Friday, March 20, 2015

Plan B

I went to the end of Ely's Ferry Road hoping to follow the shoreline up and into Hamburg Cove.  But, I found thousands of ice flows slipping upriver on the flood tide towards the ice edge of the Connecticut River, which looks to be right at the entrance to Hamburg Cove.  At least two patches, an acre or more each, pass by as I watch. 

At Ely's Ferry

The original plan no longer has a plan B.  I can easily imagine being stuck in the Cove as the bergy bits pile up at the ice edge or not being able to reach my put-in as the bergs pile up on the return towards the sea.  The shoreline in this area just is lots of cliffs and it isn't conducive to walking or portaging, the only plan B is very very long end to the day.
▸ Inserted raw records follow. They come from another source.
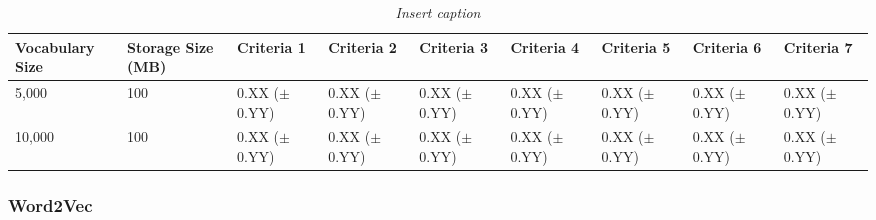 \documentclass[a4paper,twoside,phd]{BYUPhys}
\begin{document}
\begin{table}[H]
	\centering
	\begin{tabular}{|p{1.7cm}|p{1.65cm}|p{1.65cm}|p{1.65cm}|p{1.6cm}|p{1.65cm}|p{1.65cm}|p{1.65cm}|p{1.65cm}|}
		\hline
		Vocabulary Size & Storage Size (MB) & Criteria 1                                                                           & Criteria 2    & Criteria 3 & Criteria 4 & Criteria 5 & Criteria 6 & Criteria 7                                                                                                                                                                                                                                                                                                                                                          \\
		\hline      
		
		5,000  & 100 & 0.XX \newline ($\pm$ 0.YY) & 0.XX \newline ($\pm$ 0.YY) & 0.XX \newline ($\pm$ 0.YY) & 0.XX \newline ($\pm$ 0.YY) & 0.XX \newline ($\pm$ 0.YY)  & 0.XX \newline ($\pm$ 0.YY)   & 0.XX \newline ($\pm$ 0.YY)  \\
		\hline
		
		10,000  & 100 & 0.XX \newline ($\pm$ 0.YY) & 0.XX \newline ($\pm$ 0.YY) & 0.XX \newline ($\pm$ 0.YY) & 0.XX \newline ($\pm$ 0.YY) & 0.XX \newline ($\pm$ 0.YY)  & 0.XX \newline ($\pm$ 0.YY)   & 0.XX \newline ($\pm$ 0.YY)  \\
		\hline 
		
		
		
	\end{tabular}
	\caption{\textit{Insert caption}}
	\label{table:TFIDFStorage}
\end{table}

\subsubsection{Word2Vec}
\end{document}

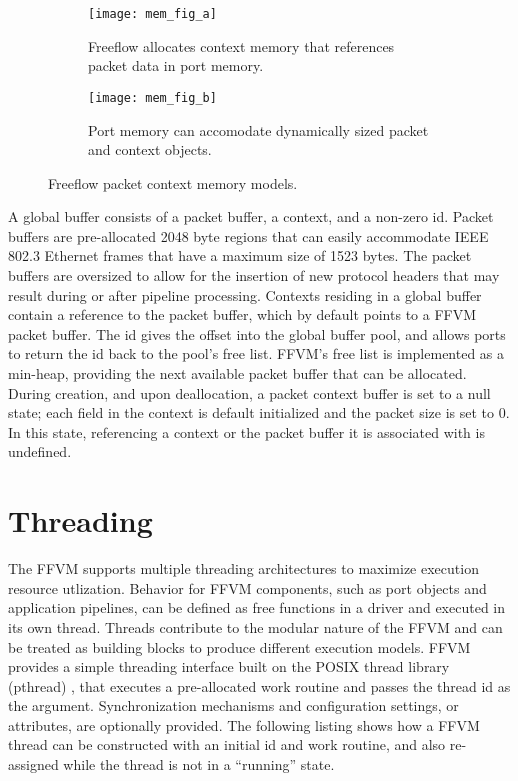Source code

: \begin{figure}[h]
  \centering
  \begin{subfigure}[b]{0.48\textwidth}
    \centering
    \texttt{[image: mem\_fig\_a]}
    \caption{Freeflow allocates context memory that references packet data
    in port memory.}
  \end{subfigure}
  \hfill
  \begin{subfigure}[b]{0.48\textwidth}
    \centering
    \texttt{[image: mem\_fig\_b]}
    \caption{Port memory can accomodate dynamically sized packet and context
    objects.}
  \end{subfigure}
  \caption{Freeflow packet context memory models.}
  \label{mem_model}
\end{figure}

A global buffer consists of a packet buffer, a context, and a non-zero
id. Packet buffers are pre-allocated 2048 byte regions that can easily
accommodate IEEE 802.3 Ethernet frames that have a maximum size of 1523 bytes.
The packet buffers are oversized to allow for the insertion of new protocol
headers that may result during or after pipeline processing. Contexts residing
in a global buffer contain a reference to the packet buffer, which by default
points to a FFVM packet buffer. The id gives the offset into the global buffer
pool, and allows ports to return the id back to the pool's free list. FFVM's
free list is implemented as a min-heap, providing the next available packet
buffer that can be allocated. During creation, and upon deallocation, a packet
context buffer is set to a null state; each field in the context is default
initialized and the packet size is set to 0. In this state, referencing a
context or the packet buffer it is associated with is undefined.

\section{Threading}
\label{vm:threading}
The FFVM supports multiple threading architectures to maximize execution
resource utlization. Behavior for FFVM components, such as port objects and
application pipelines, can be defined as free functions in a driver and
executed in its own thread. Threads contribute to the modular nature of the
FFVM and can be treated as building blocks to produce different execution
models. FFVM provides a simple threading interface built on the POSIX thread
library (pthread) \cite{pthread}, that executes a pre-allocated work routine
and passes the thread id as the argument. Synchronization mechanisms and
configuration settings, or attributes, are optionally provided. The following
listing shows how a FFVM thread can be constructed with an initial id and work
routine, and also re-assigned while the thread is not in a ``running'' state.

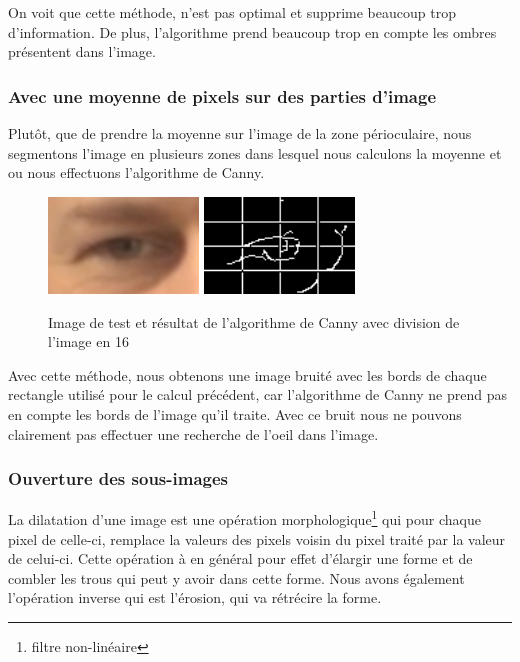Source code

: On voit que cette méthode, n'est pas optimal et supprime beaucoup trop d'information. De plus,
l'algorithme prend beaucoup trop en compte les ombres présentent dans l'image.

\subsubsection{Avec une moyenne de pixels sur des parties d'image}

Plutôt, que de prendre la moyenne sur l'image de la zone périoculaire, nous segmentons l'image
en plusieurs zones dans lesquel nous calculons la moyenne et ou nous effectuons l'algorithme
de Canny.

\begin{figure}[H]
 \center
 \includegraphics[width=4cm]{image/original.png}
 \includegraphics[width=4cm]{image/canny_decomposition.png}
 \caption{Image de test et résultat de l'algorithme de Canny avec division de l'image en 16}
\end{figure}

Avec cette méthode, nous obtenons une image bruité avec les bords de chaque rectangle utilisé
pour le calcul précédent, car l'algorithme de Canny ne prend pas en compte les bords de l'image
qu'il traite. Avec ce bruit nous ne pouvons clairement pas effectuer une recherche de l'oeil dans
l'image.

\subsubsection{Ouverture des sous-images}

La dilatation d'une image est une opération morphologique\footnote{filtre non-linéaire} qui pour chaque
pixel de celle-ci, remplace la valeurs des pixels voisin du pixel traité par la valeur de celui-ci.
Cette opération à en général pour effet d'élargir une forme et de combler les trous qui peut y avoir
dans cette forme. Nous avons également l'opération inverse qui est l'érosion, qui va rétrécire la forme.\\


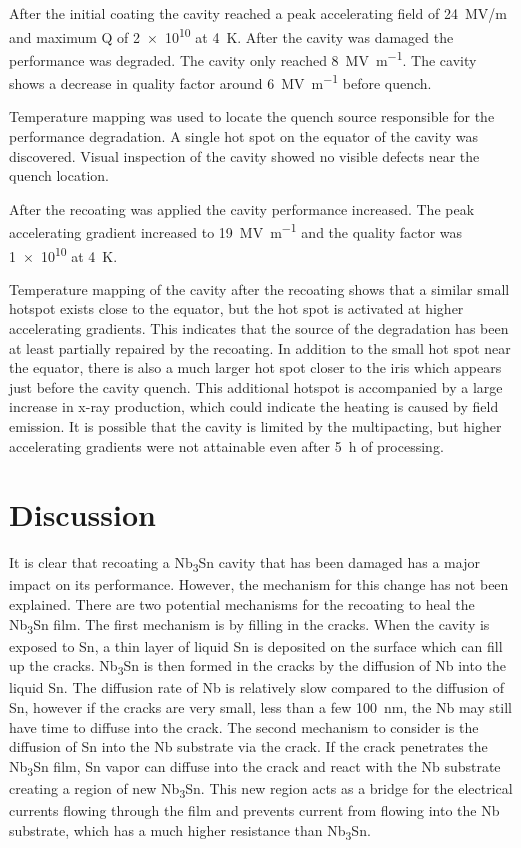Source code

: \documentclass{revtex4-2}
\begin{document}
After the initial coating the cavity reached a peak accelerating field of 24~MV/m and maximum Q of \num{2e10} at \qty{4}{\kelvin}. After the cavity was damaged the performance was degraded. The cavity only reached \qty{8}{\mega\volt\per\meter}. The cavity shows a decrease in quality factor around \qty{6}{\mega\volt\per\meter} before quench.

Temperature mapping was used to locate the quench source responsible for the performance degradation. A single hot spot on the equator of the cavity was discovered. Visual inspection of the cavity showed no visible defects near the quench location.

After the recoating was applied the cavity performance increased. The peak accelerating gradient increased to \qty{19}{\mega\volt\per\meter} and the quality factor was \num{1e10} at \qty{4}{\kelvin}.

Temperature mapping of the cavity after the recoating shows that a similar small hotspot exists close to the equator, but the hot spot is activated at higher accelerating gradients. This indicates that the source of the degradation has been at least partially repaired by the recoating. In addition to the small hot spot near the equator, there is also a much larger hot spot closer to the iris which appears just before the cavity quench. This additional hotspot is accompanied by a large increase in x-ray production, which could indicate the heating is caused by field emission. It is possible that the cavity is limited by the multipacting, but higher accelerating gradients were not attainable even after \qty{5}{\hour} of processing.



\section*{Discussion}
\label{sec:Discussion}

It is clear that recoating a Nb\textsubscript{3}Sn cavity that has been damaged has a major impact on its performance. However, the mechanism for this change has not been explained. There are two potential mechanisms for the recoating to heal the Nb\textsubscript{3}Sn film. The first mechanism is by filling in the cracks. When the cavity is exposed to Sn, a thin layer of liquid Sn is deposited on the surface which can fill up the cracks. Nb\textsubscript{3}Sn is then formed in the cracks by the diffusion of Nb into the liquid Sn. The diffusion rate of Nb is relatively slow compared to the diffusion of Sn, however if the cracks are very small, less than a few \qty{100}{nm}, the Nb may still have time to diffuse into the crack. The second mechanism to consider is the diffusion of Sn into the Nb substrate via the crack. If the crack penetrates the Nb\textsubscript{3}Sn film, Sn vapor can diffuse into the crack and react with the Nb substrate creating a region of new Nb\textsubscript{3}Sn. This new region acts as a bridge for the electrical currents flowing through the film and prevents current from flowing into the Nb substrate, which has a much higher resistance than Nb\textsubscript{3}Sn. 
\end{document}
Instead, I put in downstream two miles on the Lieutenant River and catch the last of the flood upriver.  Soon enough I push two great blue herons upstream, and then I start collecting common mergansers, mostly males and obvious in their white and black plumage. 

mute swans
The bottom few miles of the Lieutenant are wide and bounded by cliffs, hills and marshes with any houses set well back from the river.  It has become a short trip favorite.  At the top of those few miles, it opens into a broad marsh with an open bay that holds numerous massive canoe-smacking boulders.  Today, with the very high tide, I can speed through the boulder bay and enter the upper river, a narrow and shallow creek.  In fact, there's not enough water to float a canoe in this section unless the tide is high.


I pass through the last bridge, icicles sawtoothing the passage, and then take the north channel, which I figure to be man-made.  Brush overhangs the stream and reasonable passage ends in a couple hundred yards, and being less than a canoe in width, I spin around and paddle the canoe out.
I end up seeing at least 30 mergansers, plus a young eagle, a large unidentified hawk, a pair of ringnecks and a third heron and a pair of swans.